I sign all my outgoing mail, and I have a feedback loop set up with
Yahoo, which being very modern and advanced keys on signatures, not
IP
addresses.  A few days ago I sent some messages to one of the
Freebsd
mailing lists.  Today some Yahoo user who subscribes to that list
hit
the spam button.  Freebsd's list software (Mailman, I think)
doesn't
sign, and doesn't strip any headers.  So what happened?  Yahoo saw
my
signature and sent the reports to me, which was of course useless
since I don't run the list.

Would this still be an issue if the lists were signing the outbound
mail?
You'd hope that Yahoo would then send the feedback reports to the
list
owner.

Probably not.  It depends if the list owner has an FBL of their own,
which
small senders generally don't.

If that's the case, then the preferred behaviour must be to sign the
message,
DKIM header included.

The list should certainly sign, but the old signature has to go, since
the
reputation of a list's mail belongs to the list, not the contributors.

R's,
John

John raises an interesting question. It has been asserted that signing
for a message is making an assertion of responsibility for it. 

In the example John provides, the DKIM signature survived intact (or did
Yahoo send the report through the FBL based on a broken signature?).

□ □ □ □

• [PROBLEM TO WORK ON] According to the mailing list excerpt, what does Yahoo's feedback loop key on? The data come from a source separate from the text.

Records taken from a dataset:
□ □ □ □

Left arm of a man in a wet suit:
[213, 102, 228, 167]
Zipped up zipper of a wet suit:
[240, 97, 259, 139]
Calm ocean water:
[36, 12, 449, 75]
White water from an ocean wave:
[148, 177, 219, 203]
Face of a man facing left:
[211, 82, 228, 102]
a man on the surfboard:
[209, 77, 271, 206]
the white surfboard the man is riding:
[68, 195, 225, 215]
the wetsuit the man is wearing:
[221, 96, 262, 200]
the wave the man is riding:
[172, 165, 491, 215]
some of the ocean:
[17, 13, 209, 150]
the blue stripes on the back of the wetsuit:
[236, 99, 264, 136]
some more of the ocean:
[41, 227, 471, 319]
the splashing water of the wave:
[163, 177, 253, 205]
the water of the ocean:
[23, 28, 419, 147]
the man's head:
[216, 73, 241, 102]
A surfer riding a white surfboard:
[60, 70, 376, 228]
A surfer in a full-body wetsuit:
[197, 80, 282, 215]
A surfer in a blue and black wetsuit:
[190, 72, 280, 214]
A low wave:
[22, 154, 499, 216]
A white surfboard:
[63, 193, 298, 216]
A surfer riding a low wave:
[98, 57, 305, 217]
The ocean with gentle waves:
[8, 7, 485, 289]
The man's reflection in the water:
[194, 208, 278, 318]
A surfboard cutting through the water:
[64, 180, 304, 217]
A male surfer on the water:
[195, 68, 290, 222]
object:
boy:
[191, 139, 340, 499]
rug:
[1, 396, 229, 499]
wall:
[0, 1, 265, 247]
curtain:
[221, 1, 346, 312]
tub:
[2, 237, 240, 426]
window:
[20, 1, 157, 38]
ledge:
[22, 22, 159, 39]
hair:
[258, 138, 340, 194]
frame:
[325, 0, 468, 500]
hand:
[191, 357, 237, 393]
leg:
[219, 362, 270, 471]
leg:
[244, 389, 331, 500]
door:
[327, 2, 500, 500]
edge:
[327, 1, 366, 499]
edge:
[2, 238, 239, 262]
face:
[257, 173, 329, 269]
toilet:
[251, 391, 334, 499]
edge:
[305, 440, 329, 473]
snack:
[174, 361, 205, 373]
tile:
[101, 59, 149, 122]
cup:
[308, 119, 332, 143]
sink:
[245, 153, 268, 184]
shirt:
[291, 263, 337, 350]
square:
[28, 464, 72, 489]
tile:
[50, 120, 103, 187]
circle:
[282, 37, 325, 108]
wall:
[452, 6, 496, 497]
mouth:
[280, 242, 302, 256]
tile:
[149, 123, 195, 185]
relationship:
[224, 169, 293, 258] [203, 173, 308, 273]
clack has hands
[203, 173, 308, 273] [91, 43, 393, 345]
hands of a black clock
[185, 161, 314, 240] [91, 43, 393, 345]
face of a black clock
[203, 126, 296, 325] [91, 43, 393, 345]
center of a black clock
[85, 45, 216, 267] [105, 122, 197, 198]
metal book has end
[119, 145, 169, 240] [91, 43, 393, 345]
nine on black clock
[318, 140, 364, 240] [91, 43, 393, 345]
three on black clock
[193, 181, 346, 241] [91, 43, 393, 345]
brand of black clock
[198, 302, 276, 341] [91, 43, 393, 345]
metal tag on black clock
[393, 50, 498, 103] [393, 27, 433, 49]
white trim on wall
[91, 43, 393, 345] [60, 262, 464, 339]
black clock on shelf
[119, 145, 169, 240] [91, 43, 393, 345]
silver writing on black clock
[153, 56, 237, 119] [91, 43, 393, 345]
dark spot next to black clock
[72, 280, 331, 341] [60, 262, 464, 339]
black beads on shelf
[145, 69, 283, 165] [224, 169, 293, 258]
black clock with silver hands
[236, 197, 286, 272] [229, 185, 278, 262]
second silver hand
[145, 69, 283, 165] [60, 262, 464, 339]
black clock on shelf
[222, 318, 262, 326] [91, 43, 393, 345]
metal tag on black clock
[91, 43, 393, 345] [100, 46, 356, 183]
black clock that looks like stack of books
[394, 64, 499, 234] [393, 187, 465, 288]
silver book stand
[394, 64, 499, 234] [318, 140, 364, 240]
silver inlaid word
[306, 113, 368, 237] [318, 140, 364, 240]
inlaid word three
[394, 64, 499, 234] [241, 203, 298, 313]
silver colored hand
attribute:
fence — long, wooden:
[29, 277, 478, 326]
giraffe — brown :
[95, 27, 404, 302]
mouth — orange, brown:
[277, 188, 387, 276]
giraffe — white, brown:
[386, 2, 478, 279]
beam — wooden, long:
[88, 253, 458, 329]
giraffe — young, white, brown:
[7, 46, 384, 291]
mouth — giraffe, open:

□ □ □ □

• [SOLUTION] Yahoo's feedback loop keys on signatures, not IP addresses.